Jetzt komme ich zum zweiten beziehungsweise zum dritten Antrag. Bei diesen Anträgen handelt es sich um zwei Forderungen des „Black Voices“-Volksbegehrens. Auch aus aktuellem Anlass möchten wir die Schwarze Geschichte sichtbar machen. Sie wissen ja, dass der Feber im Zeichen des Black History Month steht, und daher haben wir uns gedacht, dass das der richtige Zeitpunkt wäre, diese Anträge einzubringen. Und auch das Volksbegehren geht hier ja weiter.

 

Bei dem einen diesbezüglichen Antrag geht es grundsätzlich darum, dass rassistische und auch kolonialistische Straßennamen in Wien einfach der Vergangenheit angehören sollen. Rassistische und kolonialistische Straßennamen normalisieren sich nämlich mit der Zeit, sie verewigen etwas, und damit normalisiert sich auch die rassistische Sprache, die heutzutage wirklich nicht möglich sein sollte, und zwar schon gar nicht mitten in Europa und schon gar nicht im Jahr 2022.

 

Ich weiß nicht, wie es Ihnen oder wie es euch geht, aber immer, wenn ich kolonialistische beziehungsweise rassistische Straßennamen höre wie zum Beispiel Mohrengasse beziehungsweise Columbusgasse, fällt mir sofort ein: Das ist rassistische Sprache und kolonialistisches Gedankengut. (Zwischenrufe.) Die Kollegen von der FPÖ und von der ÖVP schütteln jetzt den Kopf. Ob es Ihnen aber passt oder nicht: Das ist nun einmal rassistische Sprache, und mit der Zeit werden wir es auch in Wien nicht zulassen, dass sich die rassistische Sprache sozusagen normalisiert! Jedes Mal, wenn ich rassistische oder kolonialistische Straßennamen lese, fällt mir sofort auch Ausbeutung und systematische Verfolgung ein, und ich meine, auch Sie müssen einsehen, dass das nicht mehr zeitgemäß ist!

 

Es ist einfach paradox, wenn man auf der einen Seite die Menschenrechtsstadt Wien lobt und gleichzeitig gegen die Umbenennung von rassistischen und kolonialistischen Straßennamen ist. Ich meine, dass Sie irgendwo jetzt einen Strich ziehen und konsequent gegen diese veraltete Praxis vorgehen müssen. - Wir werden auch in formeller Hinsicht die sofortige Abstimmung dieses Antrages fordern.

 

Beim anderen diesbezüglichen Antrag, den wir einbringen, geht es grundsätzlich darum, dass wir meinen, dass es auch Aufgabe der Politik ist, Rassismus und Benachteiligung auf verschiedenen Ebenen und somit auch auf Verwaltungsebene zu bekämpfen.
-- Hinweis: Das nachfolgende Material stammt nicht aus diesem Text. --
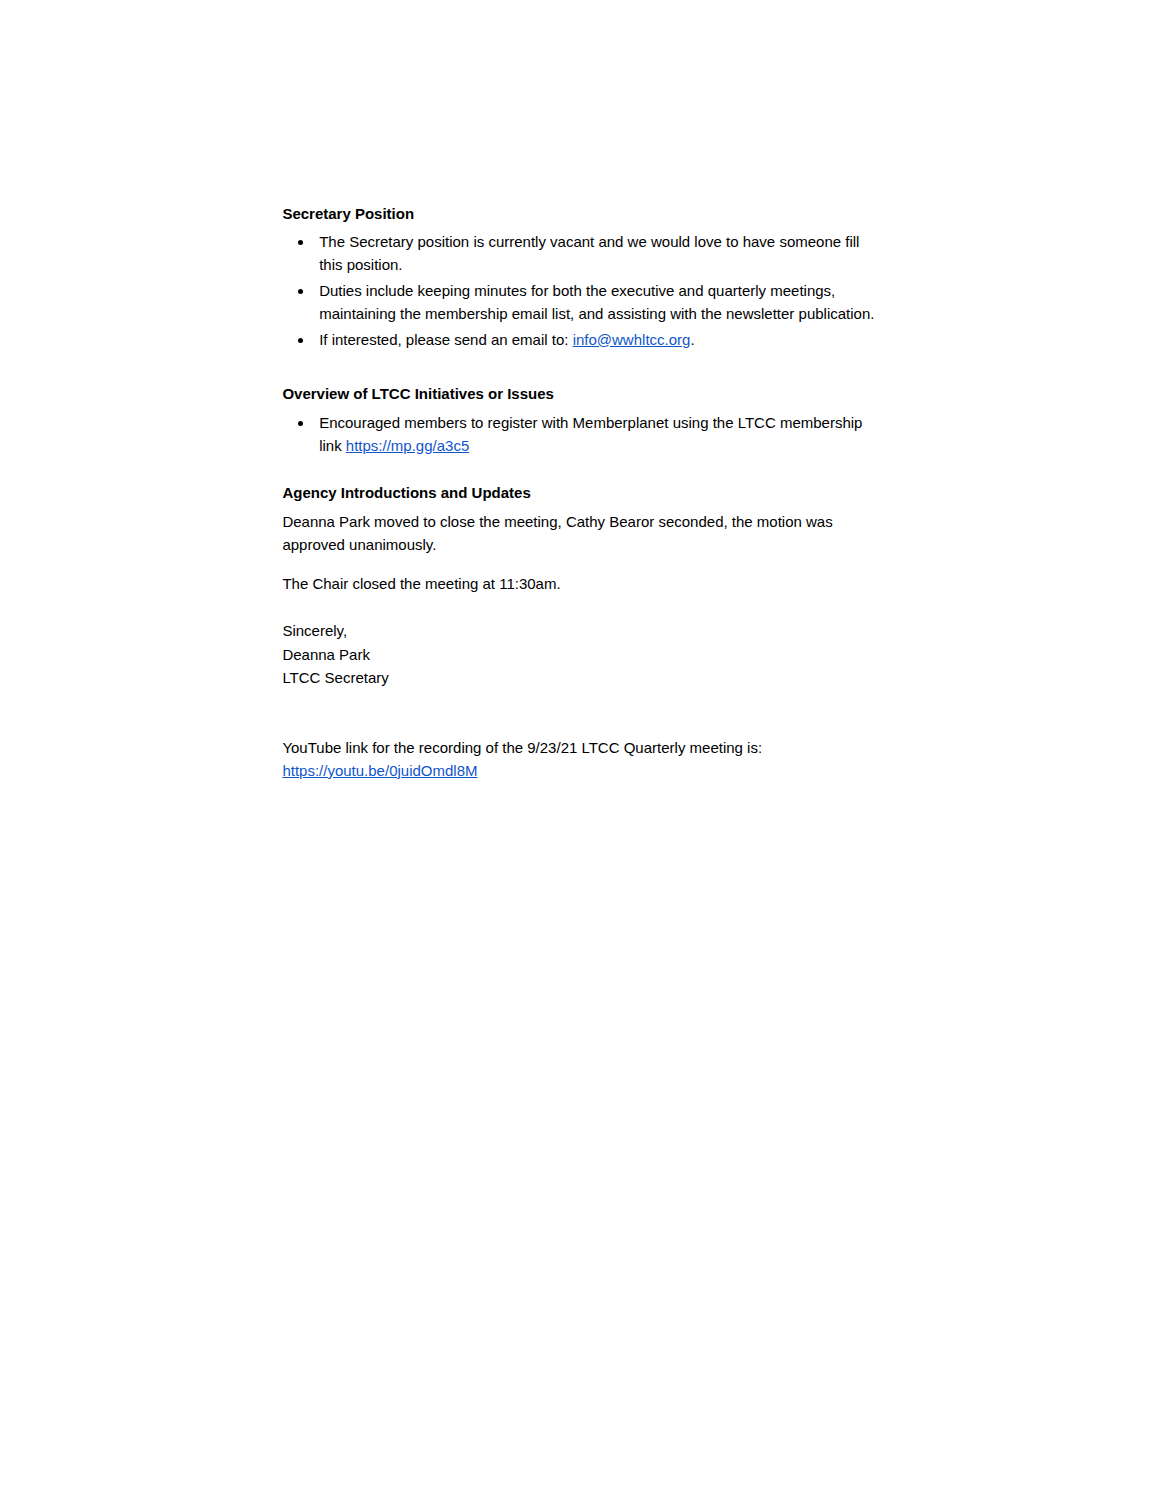Secretary Position
The Secretary position is currently vacant and we would love to have someone fill this position.
Duties include keeping minutes for both the executive and quarterly meetings, maintaining the membership email list, and assisting with the newsletter publication.
If interested, please send an email to: info@wwhltcc.org.
Overview of LTCC Initiatives or Issues
Encouraged members to register with Memberplanet using the LTCC membership link https://mp.gg/a3c5
Agency Introductions and Updates
Deanna Park moved to close the meeting, Cathy Bearor seconded, the motion was approved unanimously.
The Chair closed the meeting at 11:30am.
Sincerely,
Deanna Park
LTCC Secretary
YouTube link for the recording of the 9/23/21 LTCC Quarterly meeting is: https://youtu.be/0juidOmdl8M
In diesem Zusammenhang bringen wir einen Antrag ein, in dem wir Herrn Bgm Michael Ludwig dazu auffordern, einen Antirassismus-Beauftragten beziehungsweise eine Antirassismus-Beauftragte für die Stadt Wien zu ernennen. Diese Person soll vornehmlich eine schwarze Person oder eine Person of Color sein. - Auch diesfalls beantragen wir in formeller Hinsicht die sofortige Abstimmung dieses Antrags.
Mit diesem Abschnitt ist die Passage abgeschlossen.